Medical device maker St. Jude Medical expects lower profits in 2016 than analysts had been expecting, as the company plans to retain more cash for other investments in the coming year.

The Little Canada-based medical device company told investors on Wednesday that sales will rise between 2 percent and 4 percent in 2016 on constant-currency basis, and profits will land between $3.95 and $4.05 per share. Analysts had been projecting earnings of $4.14 per share.

That would compare to 2015's adjusted net earnings of $3.94 per share on $1.13 billion in profit. Shares in St. Jude Medical rose early, but ended down 15 cents, at $54.30 during another tough day for the broader market.

Chief Financial Officer Don Zurbay said Wednesday that St. Jude is planning to make a number of investments in its higher-growth products to treat atrial fibrillation and heart failure, and its line of neuromodulation devices, which will offset potential earnings growth during the year.

"There is a certain amount of [earnings] leverage we want to achieve.

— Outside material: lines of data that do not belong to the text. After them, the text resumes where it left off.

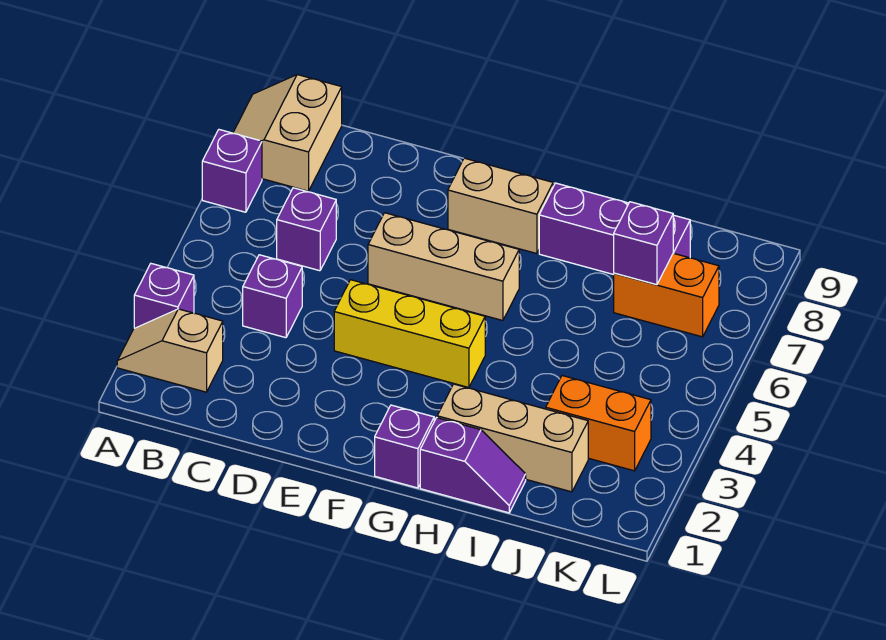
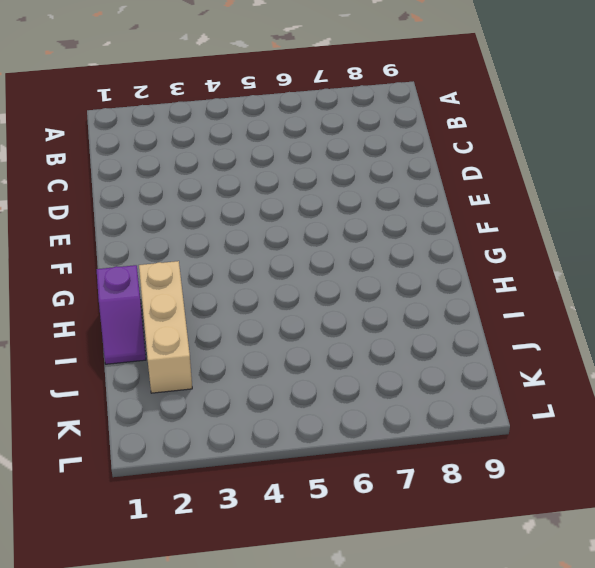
none -> tan slope A2:B2 level 1 top B
none -> purple brick A3 level 1
none -> purple brick A7 level 1

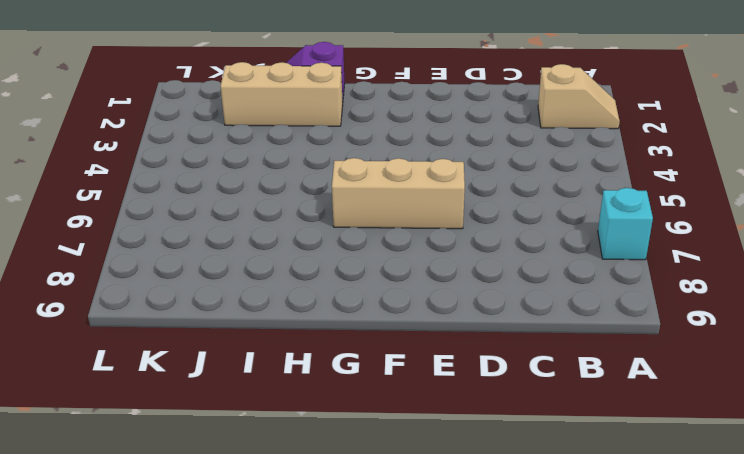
cyan brick A7 level 1 -> purple brick A7 level 1
none -> purple brick A3 level 1
none -> tan slope A8:B9 level 1 top B
none -> purple brick C4 level 1

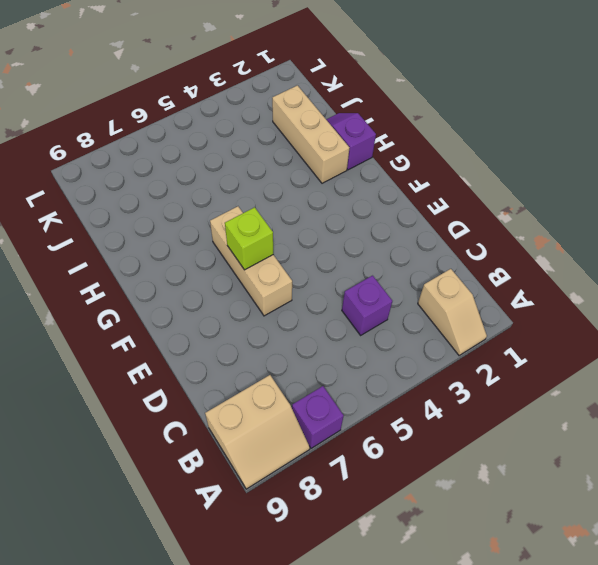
lime brick F6 level 2 -> none
none -> purple brick A3 level 1
none -> purple brick C6 level 1
none -> yellow brick E4:G4 level 1

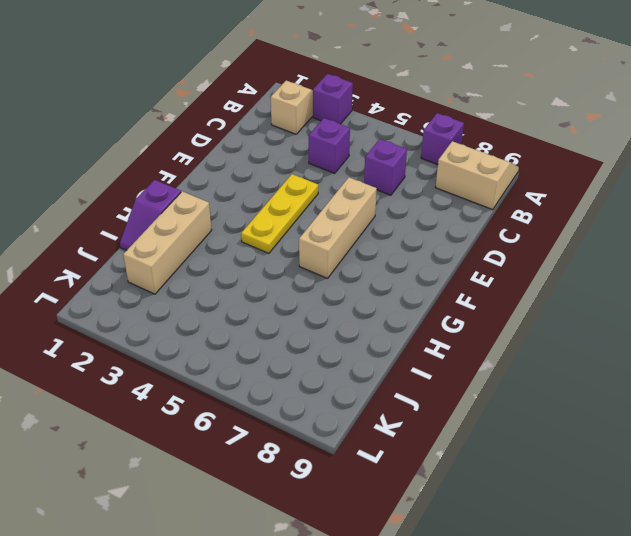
yellow plate E4:G4 level 1 -> yellow brick E4:G4 level 1
none -> tan brick F8:G8 level 1
none -> purple brick G1 level 1
none -> purple brick H8:J8 level 1

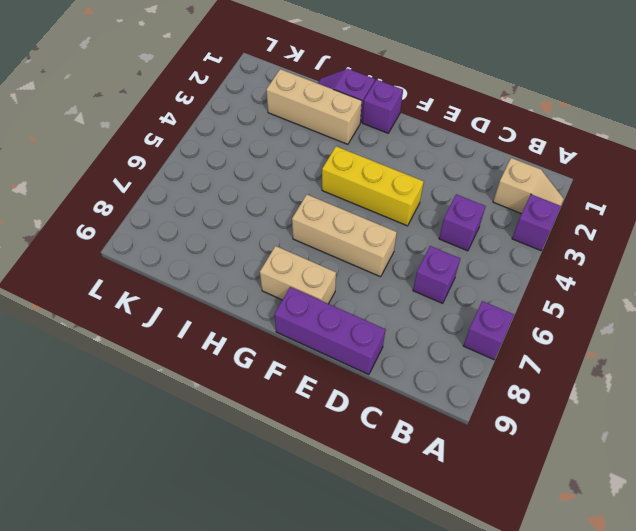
purple brick D9:F9 level 1 -> purple brick H8:J8 level 1
none -> tan slope A8:B9 level 1 top B
none -> orange brick J3:K3 level 1
none -> orange brick J7:K7 level 1

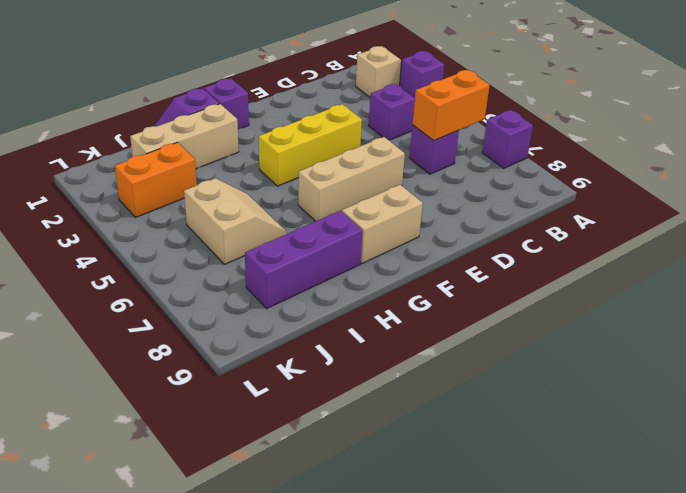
orange brick B6:C6 level 2 -> orange brick J7:K7 level 1
tan slope I5:J6 level 1 top J -> tan slope A8:B9 level 1 top B
none -> purple brick J7 level 2

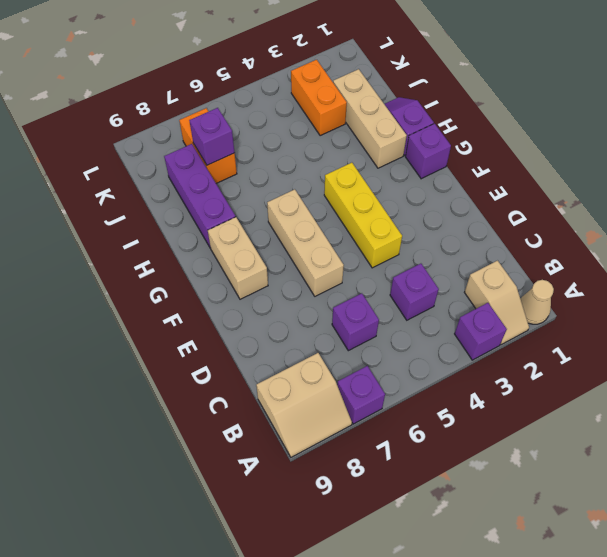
tan cone A1 level 1 -> none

But we are really trying to balance that with the continued investment in the growth drivers," Zurbay said in an interview. "We also wanted to make sure that we had guidance that is achievable and brings leverage and also brings investment. So it's kind of a balance."

Analysts with Leerink Partners in Boston said the earnings predictions for 2016 seemed "appropriately conservative," given that it's the first such guidance issued under Chief Executive Michael Rousseau, who became president and CEO on Jan. 1.

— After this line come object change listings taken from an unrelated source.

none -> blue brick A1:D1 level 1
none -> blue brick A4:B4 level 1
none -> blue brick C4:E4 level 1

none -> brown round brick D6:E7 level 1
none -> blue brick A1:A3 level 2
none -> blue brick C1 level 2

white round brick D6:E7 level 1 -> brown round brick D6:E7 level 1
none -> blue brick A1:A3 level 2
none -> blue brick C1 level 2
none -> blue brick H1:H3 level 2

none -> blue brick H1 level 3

As previewed earlier this month, St. Jude Medical's sales of cardiac-rhythm devices like pacemakers and implantable defibrillators — which comprise the largest sales unit — declined to $580 million during the quarter that ended Jan. 2.

All told, the worldwide cardiac-rhythm device sales declined 10 percent from the same quarter last year, after correcting for negative currency impacts.

In the U.S., quarterly pacemaker sales declined 17 percent to $85 million.

The drop in U.S. sales of pacemakers began in the third quarter of 2015 and is expected to last through the first quarter of 2016, as St. Jude works toward a U.S. launch of a new pacemaker that is compatible with magnetic resonance imaging. St. Jude has lost market share to Medtronic and other competitors that sell an MRI-safe pacemaker domestically.

"MRI compatibility has become an important feature in the U.S.," Zurbay said. "Where we have the MRI-compatible products outside the U.S., we're competing very effectively. … But until we get those here in the U.S., we are going to continue to see this weakness, which we expect."

U.S. sales of implantable defibrillators also declined 16 percent to $209 million in the fourth quarter. Launch of a new MRI-safe defibrillator from St. Jude is not expected before first half of 2017.

"These product ebbs and flows in the CRM (cardiac-rhythm management) business are kind of a cost of doing business. It's the price of being in the game in CRM," Zurbay said. "There is this piece of [market] share that moves back and forth depending on where you are in your product cycle."

Sales in smaller divisions like atrial fibrillation and neuromodulation grew more quickly during the most recent quarter to make up the difference in heart-rhythm devices, pushing fourth-quarter top-line sales to $1.45 billion, which was 7 percent growth after adjusting the figures to remove the effects of $91 million in negative currency fluctuations.

St. Jude completed its $3.3 billion acquisition of advanced heart-device maker Thoratec during the quarter. Thoratec sales jumped 15 percent in the quarter on a constant currency basis to $143 million, following European approval for its HeartMate 3 left ventricular assist device a few days after the St. Jude deal closed.

Yet combined net sales for St. Jude Medical and Thoratec for the fourth quarter declined 1 percent during the quarter on a constant currency basis.